Mark Canning (born 12 September 1983 in Glasgow) is a Scottish footballer.

==Career==

Canning started his career at Kilmarnock, making his debut on 23 August 2001 in a 1 – 0 win over Glenavon in the UEFA Cup. His league debut came nearly eight months later in May 2002, when he replaced Shaun Dillon during a 2 – 2 draw with Dundee United. However, Canning struggled to establish himself in the side and was released by Kilmarnock in 2005, joining Stirling Albion.

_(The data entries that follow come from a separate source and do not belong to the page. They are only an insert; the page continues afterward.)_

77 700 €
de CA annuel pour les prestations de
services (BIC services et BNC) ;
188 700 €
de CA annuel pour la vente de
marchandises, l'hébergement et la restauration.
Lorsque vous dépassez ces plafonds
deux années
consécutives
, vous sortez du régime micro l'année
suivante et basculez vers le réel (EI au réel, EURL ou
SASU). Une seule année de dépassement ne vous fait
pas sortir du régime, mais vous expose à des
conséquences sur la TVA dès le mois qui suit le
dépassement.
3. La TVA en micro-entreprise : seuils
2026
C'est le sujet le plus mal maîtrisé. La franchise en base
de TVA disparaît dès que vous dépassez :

He remained at Forthbank Stadium for a short time, later joining Dumbarton, where he established himself in the first team, making over 90 appearances in all competitions during a three-year spell. Despite helping the side to the Scottish Third Division title, Canning was released by the club at the end of the season, instead signing with Albion Rovers. He made his debut on 25 July 2009 as a last minute substitute during a 2 – 0 win over Ayr United in the Challenge Cup, his first goal coming on 10 October in a 2 – 0 win over Elgin City.

On 27 August 2010, Canning left Albion Rovers. He is now playing amateur football.

On 10 January 2020, Canning signed for Junior Side Arthurlie.